While popular culture has labeled what’s thought to be alien spacecraft as Unidentified Flying Objects (UFOs), the Pentagon recently created the All-domain Anomaly Resolution Office (AARO) which has taken on the role of legitimately tracking encounters with what it terms Unexplained Anomalous Phenomena (UAP).
“What we have done is reduce the most typically reported UAP characteristics to these fields, mostly around 1 to 4 meters wide,” said Sean M. Kirkpatrick, director of AARO, who appeared in front of a subcommittee of the Senate Armed Services Committee, describing how UAPs mostly appear. “Silver. Translucent. Metallic. 10,000 to 30,000 feet [in the air] with apparent velocities from the stationary to mach to no thermal exhausts usually detected.”
The statement is particularly notable because previously publicized military UAP sightings have come from manned aircraft. This is the first public instance of a military drone spotting a UAP.

Kirkpatrick was tight-lipped as to the origins of the aircraft, but acknowledged the almost inhuman levels of speed and design.
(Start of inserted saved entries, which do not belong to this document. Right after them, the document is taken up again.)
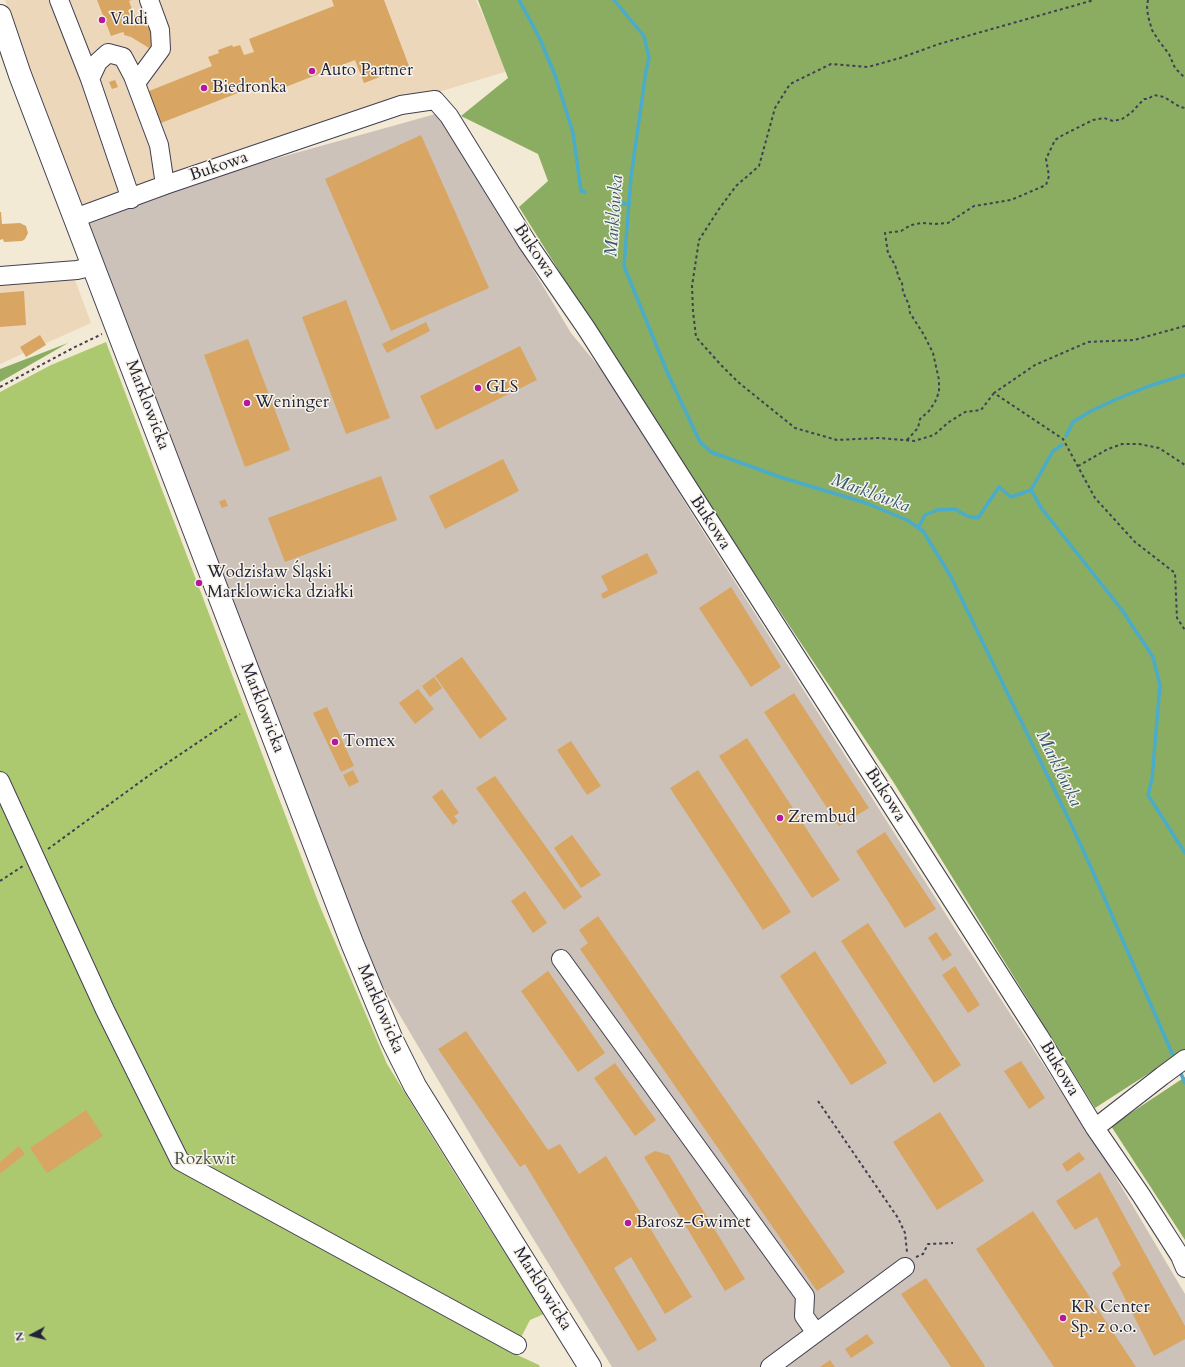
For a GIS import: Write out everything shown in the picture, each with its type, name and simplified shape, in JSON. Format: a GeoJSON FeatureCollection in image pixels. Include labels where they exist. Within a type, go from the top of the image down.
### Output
{"type":"FeatureCollection","features":[{"type":"Feature","properties":{"kind":"main road","name":"Marklowicka"},"geometry":{"type":"LineString","coordinates":[[0,16],[20,75],[352,942],[392,1040],[419,1092],[590,1367]]}},
{"type":"Feature","properties":{"kind":"lane"},"geometry":{"type":"LineString","coordinates":[[59,0],[90,79],[131,199]]}},
{"type":"Feature","properties":{"kind":"lane"},"geometry":{"type":"LineString","coordinates":[[136,83],[161,49],[160,30],[149,0]]}},
{"type":"Feature","properties":{"kind":"lane"},"geometry":{"type":"LineString","coordinates":[[90,79],[98,62],[108,53],[123,57],[136,83],[159,145],[165,185]]}},
{"type":"Feature","properties":{"kind":"lane","name":"Bukowa"},"geometry":{"type":"LineString","coordinates":[[75,218],[131,199],[165,185],[401,104],[435,100],[449,116],[527,242],[594,341],[1030,1022],[1096,1128],[1180,1256],[1185,1268]]}},
{"type":"Feature","properties":{"kind":"lane"},"geometry":{"type":"LineString","coordinates":[[0,276],[77,270],[94,266]]}},
{"type":"Feature","properties":{"kind":"lane"},"geometry":{"type":"LineString","coordinates":[[0,781],[105,1010],[180,1161],[517,1345]]}},
{"type":"Feature","properties":{"kind":"lane"},"geometry":{"type":"LineString","coordinates":[[561,959],[805,1296],[804,1316],[816,1334]]}},
{"type":"Feature","properties":{"kind":"lane"},"geometry":{"type":"LineString","coordinates":[[1096,1128],[1185,1059]]}},
{"type":"Feature","properties":{"kind":"lane"},"geometry":{"type":"LineString","coordinates":[[770,1367],[816,1334],[906,1264]]}},
{"type":"Feature","properties":{"kind":"path"},"geometry":{"type":"LineString","coordinates":[[1094,0],[939,44],[900,58],[868,67],[831,64],[790,84],[775,108],[758,166],[736,186],[699,240],[692,286],[692,311],[696,336],[734,378],[765,405],[795,428],[837,440],[878,438],[914,441],[934,435],[949,422],[965,412],[981,410],[994,393],[1035,365],[1088,342],[1134,340],[1185,326]]}},
{"type":"Feature","properties":{"kind":"path"},"geometry":{"type":"LineString","coordinates":[[1148,0],[1148,16],[1152,30],[1158,41],[1169,54],[1175,68],[1185,78]]}},
{"type":"Feature","properties":{"kind":"path"},"geometry":{"type":"LineString","coordinates":[[907,440],[918,428],[920,420],[935,402],[939,392],[939,380],[933,354],[924,335],[910,313],[909,305],[903,292],[902,283],[895,265],[888,253],[885,233],[901,230],[922,223],[948,223],[967,209],[974,206],[1011,200],[1046,185],[1049,176],[1046,159],[1055,140],[1093,120],[1104,118],[1113,121],[1122,119],[1131,113],[1144,99],[1148,99],[1154,95],[1164,97],[1180,107],[1185,108]]}},
{"type":"Feature","properties":{"kind":"path"},"geometry":{"type":"LineString","coordinates":[[0,387],[73,348],[117,327]]}},
{"type":"Feature","properties":{"kind":"path"},"geometry":{"type":"LineString","coordinates":[[994,393],[1063,439],[1095,498],[1136,542],[1175,573],[1177,618],[1185,630]]}},
{"type":"Feature","properties":{"kind":"path"},"geometry":{"type":"LineString","coordinates":[[1078,466],[1108,449],[1122,444],[1139,444],[1159,448],[1185,465]]}},
{"type":"Feature","properties":{"kind":"path"},"geometry":{"type":"LineString","coordinates":[[0,882],[36,858],[151,774],[240,714]]}},
{"type":"Feature","properties":{"kind":"path"},"geometry":{"type":"LineString","coordinates":[[818,1100],[898,1218],[905,1233],[906,1264],[923,1254],[928,1244],[953,1243]]}},
{"type":"Feature","properties":{"kind":"shaded area"},"geometry":{"type":"Polygon","coordinates":[[[5,0],[476,0],[508,71],[323,127],[81,206],[29,74],[5,0]]]}},
{"type":"Feature","properties":{"kind":"shaded area"},"geometry":{"type":"Polygon","coordinates":[[[439,113],[571,333],[609,379],[697,522],[952,924],[1108,1164],[1185,1294],[1185,1367],[612,1367],[496,1178],[366,958],[83,226],[224,173],[439,113]]]}},
{"type":"Feature","properties":{"kind":"shaded area"},"geometry":{"type":"Polygon","coordinates":[[[75,280],[91,323],[0,364],[0,285],[75,280]]]}},
{"type":"Feature","properties":{"kind":"green space"},"geometry":{"type":"Polygon","coordinates":[[[478,0],[1185,0],[1185,1049],[1095,1108],[894,783],[601,338],[519,207],[548,181],[538,154],[461,116],[508,78],[478,0]]]}},
{"type":"Feature","properties":{"kind":"green space","name":"Rozkwit"},"geometry":{"type":"Polygon","coordinates":[[[106,342],[319,904],[387,1064],[544,1314],[530,1320],[513,1353],[539,1365],[540,1367],[0,1367],[0,392],[51,365],[106,342]]]}},
{"type":"Feature","properties":{"kind":"green space"},"geometry":{"type":"Polygon","coordinates":[[[68,343],[0,382],[0,369],[68,343]]]}},
{"type":"Feature","properties":{"kind":"green space"},"geometry":{"type":"Polygon","coordinates":[[[1185,1077],[1185,1240],[1111,1126],[1185,1077]]]}},
{"type":"Feature","properties":{"kind":"building"},"geometry":{"type":"Polygon","coordinates":[[[97,0],[132,0],[129,1],[134,15],[158,36],[149,48],[131,37],[124,35],[123,32],[111,36],[97,0]]]}},
{"type":"Feature","properties":{"kind":"building"},"geometry":{"type":"Polygon","coordinates":[[[332,0],[384,0],[409,66],[364,83],[355,60],[270,93],[265,81],[255,84],[256,86],[161,123],[149,91],[212,66],[208,57],[219,53],[218,50],[232,45],[233,47],[240,45],[244,55],[254,52],[249,39],[334,6],[332,0]]]}},
{"type":"Feature","properties":{"kind":"building"},"geometry":{"type":"Polygon","coordinates":[[[115,80],[118,87],[112,89],[109,82],[115,80]]]}},
{"type":"Feature","properties":{"kind":"building"},"geometry":{"type":"Polygon","coordinates":[[[421,135],[489,288],[391,331],[325,179],[421,135]]]}},
{"type":"Feature","properties":{"kind":"building"},"geometry":{"type":"Polygon","coordinates":[[[0,212],[2,224],[20,223],[26,226],[28,233],[25,239],[22,241],[4,242],[3,239],[0,240],[0,212]]]}},
{"type":"Feature","properties":{"kind":"building"},"geometry":{"type":"Polygon","coordinates":[[[24,291],[26,325],[0,327],[0,293],[24,291]]]}},
{"type":"Feature","properties":{"kind":"building"},"geometry":{"type":"Polygon","coordinates":[[[346,300],[390,418],[346,434],[302,317],[346,300]]]}},
{"type":"Feature","properties":{"kind":"building"},"geometry":{"type":"Polygon","coordinates":[[[426,322],[430,331],[387,353],[382,344],[426,322]]]}},
{"type":"Feature","properties":{"kind":"building"},"geometry":{"type":"Polygon","coordinates":[[[40,335],[46,345],[26,357],[20,347],[40,335]]]}},
{"type":"Feature","properties":{"kind":"building","name":"Weninger"},"geometry":{"type":"Polygon","coordinates":[[[248,339],[290,450],[245,467],[204,355],[248,339]]]}},
{"type":"Feature","properties":{"kind":"building","name":"GLS"},"geometry":{"type":"Polygon","coordinates":[[[520,346],[537,380],[436,430],[420,396],[520,346]]]}},
{"type":"Feature","properties":{"kind":"building"},"geometry":{"type":"Polygon","coordinates":[[[503,459],[519,491],[445,529],[429,496],[503,459]]]}},
{"type":"Feature","properties":{"kind":"building"},"geometry":{"type":"Polygon","coordinates":[[[381,476],[397,520],[285,562],[268,518],[381,476]]]}},
{"type":"Feature","properties":{"kind":"building"},"geometry":{"type":"Polygon","coordinates":[[[225,499],[228,506],[222,508],[219,502],[225,499]]]}},
{"type":"Feature","properties":{"kind":"building"},"geometry":{"type":"Polygon","coordinates":[[[647,553],[658,573],[603,599],[601,594],[608,590],[601,576],[647,553]]]}},
{"type":"Feature","properties":{"kind":"building"},"geometry":{"type":"Polygon","coordinates":[[[731,587],[781,667],[751,687],[699,608],[731,587]]]}},
{"type":"Feature","properties":{"kind":"building"},"geometry":{"type":"Polygon","coordinates":[[[462,657],[507,719],[480,739],[435,676],[462,657]]]}},
{"type":"Feature","properties":{"kind":"building"},"geometry":{"type":"Polygon","coordinates":[[[434,677],[442,688],[430,697],[422,686],[434,677]]]}},
{"type":"Feature","properties":{"kind":"building"},"geometry":{"type":"Polygon","coordinates":[[[418,689],[434,709],[415,724],[399,703],[418,689]]]}},
{"type":"Feature","properties":{"kind":"building"},"geometry":{"type":"Polygon","coordinates":[[[794,693],[869,808],[839,826],[764,712],[794,693]]]}},
{"type":"Feature","properties":{"kind":"building"},"geometry":{"type":"Polygon","coordinates":[[[327,707],[354,766],[341,772],[313,713],[327,707]]]}},
{"type":"Feature","properties":{"kind":"building","name":"Zrembud"},"geometry":{"type":"Polygon","coordinates":[[[747,738],[840,880],[812,898],[719,756],[747,738]]]}},
{"type":"Feature","properties":{"kind":"building"},"geometry":{"type":"Polygon","coordinates":[[[571,741],[601,786],[587,795],[557,750],[571,741]]]}},
{"type":"Feature","properties":{"kind":"building"},"geometry":{"type":"Polygon","coordinates":[[[353,770],[359,782],[349,787],[343,775],[353,770]]]}},
{"type":"Feature","properties":{"kind":"building"},"geometry":{"type":"Polygon","coordinates":[[[698,770],[791,912],[763,930],[670,788],[698,770]]]}},
{"type":"Feature","properties":{"kind":"building"},"geometry":{"type":"Polygon","coordinates":[[[495,776],[582,897],[564,910],[476,788],[495,776]]]}},
{"type":"Feature","properties":{"kind":"building"},"geometry":{"type":"Polygon","coordinates":[[[442,789],[459,813],[454,816],[458,821],[453,825],[432,797],[442,789]]]}},
{"type":"Feature","properties":{"kind":"building"},"geometry":{"type":"Polygon","coordinates":[[[885,832],[936,909],[905,928],[856,851],[885,832]]]}},
{"type":"Feature","properties":{"kind":"building"},"geometry":{"type":"Polygon","coordinates":[[[572,835],[601,875],[581,888],[554,848],[572,835]]]}},
{"type":"Feature","properties":{"kind":"building"},"geometry":{"type":"Polygon","coordinates":[[[525,891],[547,923],[533,933],[511,901],[525,891]]]}},
{"type":"Feature","properties":{"kind":"building"},"geometry":{"type":"Polygon","coordinates":[[[598,916],[845,1272],[817,1291],[580,949],[588,943],[579,930],[598,916]]]}},
{"type":"Feature","properties":{"kind":"building"},"geometry":{"type":"Polygon","coordinates":[[[868,923],[961,1065],[934,1083],[841,941],[868,923]]]}},
{"type":"Feature","properties":{"kind":"building"},"geometry":{"type":"Polygon","coordinates":[[[936,932],[952,955],[943,961],[928,938],[936,932]]]}},
{"type":"Feature","properties":{"kind":"building"},"geometry":{"type":"Polygon","coordinates":[[[815,951],[887,1063],[851,1085],[780,976],[815,951]]]}},
{"type":"Feature","properties":{"kind":"building"},"geometry":{"type":"Polygon","coordinates":[[[955,966],[980,1005],[968,1013],[942,975],[955,966]]]}},
{"type":"Feature","properties":{"kind":"building"},"geometry":{"type":"Polygon","coordinates":[[[548,971],[605,1053],[578,1072],[521,991],[548,971]]]}},
{"type":"Feature","properties":{"kind":"building"},"geometry":{"type":"Polygon","coordinates":[[[466,1031],[548,1150],[560,1144],[579,1174],[606,1156],[692,1297],[665,1314],[631,1257],[614,1268],[657,1340],[638,1351],[525,1164],[520,1167],[438,1049],[466,1031]]]}},
{"type":"Feature","properties":{"kind":"building"},"geometry":{"type":"Polygon","coordinates":[[[1021,1061],[1045,1098],[1029,1109],[1004,1071],[1021,1061]]]}},
{"type":"Feature","properties":{"kind":"building"},"geometry":{"type":"Polygon","coordinates":[[[615,1063],[656,1120],[635,1136],[594,1078],[615,1063]]]}},
{"type":"Feature","properties":{"kind":"building"},"geometry":{"type":"Polygon","coordinates":[[[86,1110],[103,1136],[47,1173],[30,1148],[86,1110]]]}},
{"type":"Feature","properties":{"kind":"building"},"geometry":{"type":"Polygon","coordinates":[[[940,1112],[984,1181],[937,1210],[893,1142],[940,1112]]]}},
{"type":"Feature","properties":{"kind":"building"},"geometry":{"type":"Polygon","coordinates":[[[19,1146],[25,1154],[0,1174],[0,1162],[19,1146]]]}},
{"type":"Feature","properties":{"kind":"building"},"geometry":{"type":"Polygon","coordinates":[[[655,1151],[669,1155],[745,1279],[725,1291],[644,1157],[655,1151]]]}},
{"type":"Feature","properties":{"kind":"building"},"geometry":{"type":"Polygon","coordinates":[[[1079,1152],[1085,1159],[1067,1172],[1062,1164],[1079,1152]]]}},
{"type":"Feature","properties":{"kind":"building"},"geometry":{"type":"Polygon","coordinates":[[[1100,1172],[1185,1326],[1185,1339],[1154,1356],[1112,1273],[1121,1265],[1097,1217],[1075,1230],[1056,1201],[1100,1172]]]}},
{"type":"Feature","properties":{"kind":"building","name":"KR Center Sp. z o.o."},"geometry":{"type":"Polygon","coordinates":[[[1033,1211],[1136,1367],[1054,1367],[976,1249],[1033,1211]]]}},
{"type":"Feature","properties":{"kind":"building"},"geometry":{"type":"Polygon","coordinates":[[[926,1278],[985,1367],[951,1367],[901,1294],[926,1278]]]}},
{"type":"Feature","properties":{"kind":"building"},"geometry":{"type":"Polygon","coordinates":[[[867,1334],[874,1343],[851,1358],[845,1349],[867,1334]]]}},
{"type":"Feature","properties":{"kind":"building"},"geometry":{"type":"Polygon","coordinates":[[[830,1360],[835,1367],[820,1367],[830,1360]]]}},
{"type":"Feature","properties":{"kind":"waterway"},"geometry":{"type":"LineString","coordinates":[[519,0],[539,37],[555,75],[573,133],[581,191],[585,192]]}},
{"type":"Feature","properties":{"kind":"waterway","name":"Marklówka"},"geometry":{"type":"LineString","coordinates":[[614,0],[644,36],[649,58],[631,177],[624,266],[668,374],[700,442],[711,452],[780,477],[866,503],[907,520],[923,531],[950,575],[1072,826],[1175,1060]]}},
{"type":"Feature","properties":{"kind":"waterway"},"geometry":{"type":"LineString","coordinates":[[615,201],[629,205]]}},
{"type":"Feature","properties":{"kind":"waterway"},"geometry":{"type":"LineString","coordinates":[[1066,436],[1073,422],[1091,411],[1149,386],[1185,375]]}},
{"type":"Feature","properties":{"kind":"waterway"},"geometry":{"type":"LineString","coordinates":[[918,528],[925,515],[937,510],[955,509],[967,516],[978,518],[999,487],[1011,497],[1031,490],[1053,451],[1062,445]]}},
{"type":"Feature","properties":{"kind":"waterway"},"geometry":{"type":"LineString","coordinates":[[1031,490],[1042,509],[1122,610],[1153,657],[1160,685],[1152,779],[1148,795],[1185,853]]}},
{"type":"Feature","properties":{"kind":"waterway","name":"Marklówka"},"geometry":{"type":"LineString","coordinates":[[1179,1069],[1185,1083]]}},
{"type":"Feature","properties":{"kind":"place","name":"Valdi"},"geometry":{"type":"Point","coordinates":[102,20]}},
{"type":"Feature","properties":{"kind":"place","name":"Auto Partner"},"geometry":{"type":"Point","coordinates":[312,71]}},
{"type":"Feature","properties":{"kind":"place","name":"Biedronka"},"geometry":{"type":"Point","coordinates":[204,88]}},
{"type":"Feature","properties":{"kind":"place","name":"GLS"},"geometry":{"type":"Point","coordinates":[478,388]}},
{"type":"Feature","properties":{"kind":"place","name":"Weninger"},"geometry":{"type":"Point","coordinates":[247,403]}},
{"type":"Feature","properties":{"kind":"place","name":"Wodzisław Śląski Marklowicka działki"},"geometry":{"type":"Point","coordinates":[199,583]}},
{"type":"Feature","properties":{"kind":"place","name":"Tomex"},"geometry":{"type":"Point","coordinates":[335,742]}},
{"type":"Feature","properties":{"kind":"place","name":"Zrembud"},"geometry":{"type":"Point","coordinates":[780,818]}},
{"type":"Feature","properties":{"kind":"place","name":"Barosz-Gwimet"},"geometry":{"type":"Point","coordinates":[628,1223]}},
{"type":"Feature","properties":{"kind":"place","name":"KR Center Sp. z o.o."},"geometry":{"type":"Point","coordinates":[1063,1318]}}]}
But he was clear that UAP sightings have a wide range of potential explanations.
“That range spans adversary breakthrough technology on one hand, known objects and phenomena in the middle, all the way to the extreme theories of extraterrestrials.”
The Reaper episode he described occurred in 2022 somewhere in the Middle East and was accompanied by a video showing what appears to be a bright, shimmering silver orb following an aircraft that he described as a “spherical UAP.”